[[ Text for analysis, beginning ]]

Some of the most extensive forest within the area can be found around and to the north and east of Kinkaid Lake in the northwestern part of Jackson County. Beaucoup Creek is wooded along most of its course as well, Galum Creek is flanked by wooded area in both its upstream and downstream portion, and Swanwick Creek is entirely banked with woods. Much smaller wooded tracts survive at Washington County Conservation Area and Pyramid State Park in Perry County.

 

Bird-watchers have recorded sightings of 57 species of birds, including two species whose survival in Illinois is considered threatened, in area forests. Among them are red-shouldered hawks, which nest in heavily forested bottomlands, and brown creepers, which may be found in the forested wetlands during their annual migrations and in the winter. (They may occasionally breed in the area as well.)

 

Most local forest patches are too small and narrow to provide shelter from parasites and predators to nesting birds. That makes the relatively uninterrupted blocks of forested land in the Kinkaid Lake State Fish and Wildlife Area and the local part of the Shawnee National Forest especially important to the area’s bird life. Such forested land can become at least a local breeding source of birds that populate the entire region. As for migratory birds, their use of the forested corridors along Beaucoup Creek and in the national forest is probably intense.

 

The cultural landscape

 

While continuously occupied by humans, the Kinkaid area has never been thickly populated. The area’s population grew only 91 percent between 1870 and 1990 while Illinois as a whole grew 350 percent. That small population also is scattered across the landscape. Less than half of the residents in the three counties that take in most of the area live in towns with more than 2,500 people—far below the statewide average of 85 percent— and only 2.5 percent of the local land has been urbanized.

 

"Cultural" land cover—unnatural communities of plants and animals such as cropland, non-native grassland, and urban land—makes up about 85 percent of the total land area. Most lakes or ponds are not natural, for example, but take the form of farm ponds, sewage-treatment lagoons, lakes created by coal strip-mining, or large artificial lakes such as Pinckneyville Reservoir, Washington County Lake, and Kinkaid Lake.

 

To some extent, then, the loss of natural wetlands has been compensated by the creation of human ones. More than 3,800 acres of modified or artificial wetlands have been created in Perry County, much of it on reclaimed mined land. Several studies in Illinois and other Midwestern states have shown that such areas attract migrating waterfowl, shorebirds, rails, and long-legged waders such as herons, bitterns, and egrets that stop over to feed and rest during migration. Pied-billed grebes (a state-threatened species), Canada geese, mallards, and wood ducks are among the bird species that will nest in created ponds and lakes if appropriate nesting areas are available. Green herons and willow flycatchers also nest along ponds lined with dense, woody vegetation.

 

There are approximately 1,148 miles of rivers and streams in the Kinkaid area. Most streams are small; larger streams (those with watersheds greater than 10 square miles) account for only about 335 river miles of the total. The major ones are Beaucoup Creek, Galum Creek, Swanwick Creek, and Kinkaid Creek, although since the creek was dammed to create Kinkaid Lake a major portion of the creek lies drowned by the lake.

 

The Illinois Environmental Protection Agency reported in 1996 that the water in Kinkaid Creek, Beaucoup Creek upstream from Pinckneyville, and a short segment of Beaucoup Creek near the mouth of Panther Creek met all applicable water quality standards. During a 14-year time span, Illinois EPA tested water quality at Beaucoup Creek near Vergennese; data on pH, total suspended solids, and common pollutants showed stable conditions over that period, and one measure of water quality— dissolved oxygen—showed improvement. Water quality in the remainder of the area’s streams suffered only minor pollution, mainly from farm runoff, city sewage, and mining wastes.

[[ Text for analysis, end ]]

**What to work on**.
- 1) Reproduce the passage on the Kinkaid area word for word, everything from "Some of the" down to "area as well.)".
- 2) Name the major streams of the Kinkaid area listed in the passage on the Kinkaid area.
The items come from a separate source, not from the passage on the Kinkaid area.

[[ Material provided, beginning ]]

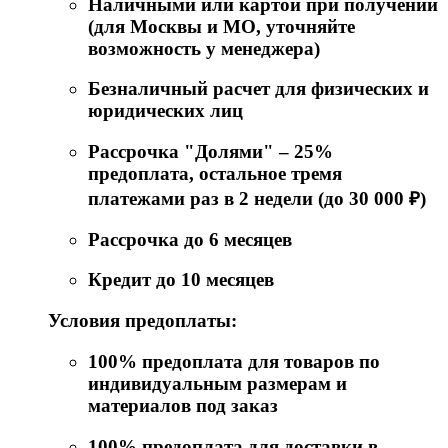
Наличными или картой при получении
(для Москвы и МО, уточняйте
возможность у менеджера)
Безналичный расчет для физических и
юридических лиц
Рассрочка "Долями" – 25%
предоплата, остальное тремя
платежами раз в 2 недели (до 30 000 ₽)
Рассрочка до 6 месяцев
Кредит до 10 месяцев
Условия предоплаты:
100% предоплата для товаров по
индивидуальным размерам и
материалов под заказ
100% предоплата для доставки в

[[ Material provided, end ]]
[[ Material provided, beginning ]]

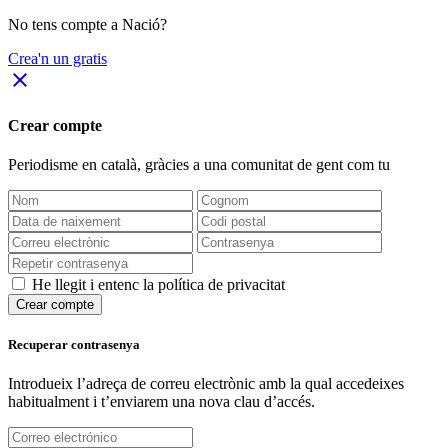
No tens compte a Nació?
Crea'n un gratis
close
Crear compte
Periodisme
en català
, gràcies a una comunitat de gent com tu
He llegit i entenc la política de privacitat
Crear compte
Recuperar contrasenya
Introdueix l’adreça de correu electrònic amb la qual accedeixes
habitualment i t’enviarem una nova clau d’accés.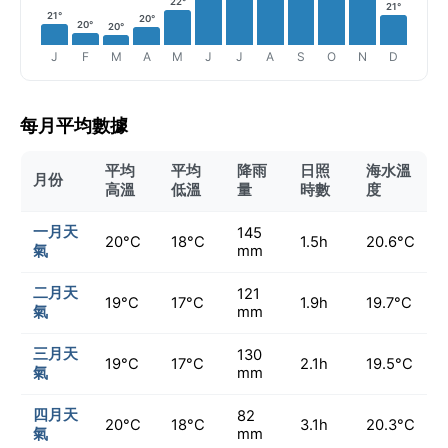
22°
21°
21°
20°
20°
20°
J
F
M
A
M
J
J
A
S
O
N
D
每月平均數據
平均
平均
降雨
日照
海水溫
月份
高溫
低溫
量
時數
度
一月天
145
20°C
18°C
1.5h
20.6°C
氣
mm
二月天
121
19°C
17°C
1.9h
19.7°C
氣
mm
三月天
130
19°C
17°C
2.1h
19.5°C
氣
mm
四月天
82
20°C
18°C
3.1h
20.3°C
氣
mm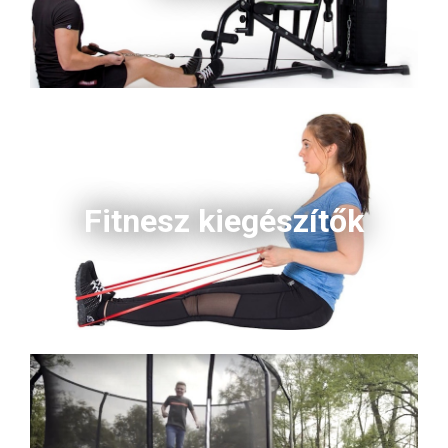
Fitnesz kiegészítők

[[ Material provided, end ]]

**Task solutions**.
- 1)
Some of the most extensive forest within the area can be found around and to the north and east of Kinkaid Lake in the northwestern part of Jackson County. Beaucoup Creek is wooded along most of its course as well, Galum Creek is flanked by wooded area in both its upstream and downstream portion, and Swanwick Creek is entirely banked with woods. Much smaller wooded tracts survive at Washington County Conservation Area and Pyramid State Park in Perry County.

 

Bird-watchers have recorded sightings of 57 species of birds, including two species whose survival in Illinois is considered threatened, in area forests. Among them are red-shouldered hawks, which nest in heavily forested bottomlands, and brown creepers, which may be found in the forested wetlands during their annual migrations and in the winter. (They may occasionally breed in the area as well.)

- 2) Beaucoup Creek, Galum Creek, Swanwick Creek, Kinkaid Creek